En novembre, l’inflation a légèrement augmenté dans la zone euro, comme l’a annoncé aujourd’hui Eurostat, l’Office statistique de l’Union européenne. C’est une nouvelle positive. Ces derniers mois, l’inflation n’a en effet cessé de reculer, pour atteindre un plancher de 0,7% en octobre, le niveau le plus bas en trois ans. Il n’est toutefois pas certain que la hausse minime de novembre soit synonyme de revirement. L’inflation a progressé jusqu’à 1% sur une base annuelle, l’inflation structurelle (sans les prix de l’énergie, des denrées alimentaires, l’alcool et le tabac) a connu une faible augmentation à 1,3%. L’accroissement est surtout dû à la croissance des prix dans le secteur des services, selon une note de recherche de Belfius.
La Banque centrale européenne se réjouit de cette nouvelle. La stabilité des prix et une inflation juste sous la barre des 2% sont, en effet, l’objectif principal de la BCE et la raison de son existence. Ces dernières années, l’inflation n’est pas parvenue à atteindre ces 2 pour cent, pas plus que maintenant. L’inflation totale s’est élevée en moyenne à 0,8% ces cinq dernières années. Depuis la crise économique et financière, l’inflation structurelle avoisine 1%.
Ces dernières années, les prévisions en matière d’inflation de la BCE ont toujours surestimé l’inflation réelle. Les prévisions actuelles sont qu’après un ralentissement en 2019 et 2020, l’inflation reprendra du poil de la bête à 1,4% en 2021 et 1,6% en 2022. Compte tenu du passé, ces prévisions ne semblent une nouvelle fois pas très crédibles. Les marchés financiers, par exemple, n’y croient pas. Ils prévoient une inflation très basse à long terme, voire une déflation à court terme.
En dépit de la politique monétaire souple de la BCE, pourquoi l’inflation reste-t-elle si faible? Et est-ce un problème structurel qui perdurera, comme le prévoient les marchés financiers? Ou l’inflation renouera-t-elle avec des niveaux plus élevés, comme le considère la BCE?
La faiblesse de l’inflation s’explique par de multiples facteurs. La mondialisation comprime les prix, les entreprises baissent leurs prix car leurs coûts sont moindres à cause de la modération salariale ou du boom du commerce électronique, il y aurait par exemple davantage de concurrence grâce à des prix plus transparents dans l’e-commerce, de sorte que les entreprises ne pourraient pas imputer des coûts salariaux plus élevés, etc. De même, le vieillissement pourrait avoir un effet en raison d’une chute de la demande d’une population plus âgée qui consomme moins. Ces dernières années, la baisse des prix du pétrole et une demande étrangère faible jouent certainement aussi un rôle important. Mais il n’y a pour l’instant pas d’explication unique à laquelle peuvent se rallier tous les économistes.

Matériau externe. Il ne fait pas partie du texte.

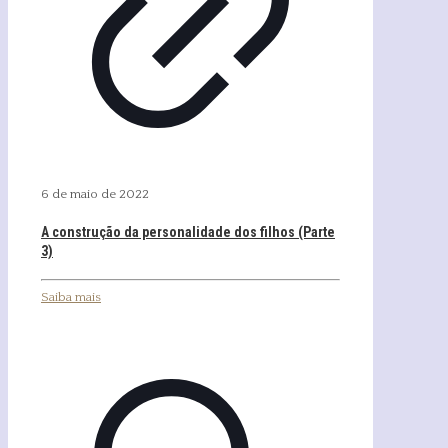
6 de maio de 2022
A construção da personalidade dos filhos (Parte
3)
Saiba mais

En outre, des économistes plaident en faveur d’une adaptation de la manière de mesurer l’inflation. Le critère européen ne tient en effet pas compte des frais de logement des propriétaires d’habitation, à l’inverse des États-Unis. Vu l’augmentation des prix immobiliers, le chiffre de l’inflation pourrait ainsi être plus élevé.
Il est important de déterminer lequel de ces facteurs est la cause majeure. Nous pourrons ainsi savoir si nous sommes confrontés à des effets (cycliques) de nature temporaire, comme le pense la BCE, ou si, au contraire, nous nous trouvons dans un scénario japonais de faiblesse de l’inflation structurelle, de la croissance et des taux. Différents économistes et aussi des marchés financiers croient clairement dans ce dernier scénario. Le cas échéant, cela n’a plus aucun sens que la Banque centrale continue à inonder le marché d’énormes quantités de liquidités pour doper l’inflation, avec tous les effets secondaires négatifs y afférents.
C’est pourquoi Christine Lagarde a souligné une nouvelle fois lors de sa première réunion en tant que présidente de la BCE qu’elle allait évaluer en profondeur en 2020 la stratégie à long terme de la banque, essentiellement en ce qui concerne l’objectif d’inflation et sa définition. Une révision à la baisse de l’objectif d’inflation confirmerait l’impuissance actuelle de la BCE et l’inflation structurelle faible. Quoi qu’il en soit, nous sommes très curieux de connaître le résultat de cette évaluation.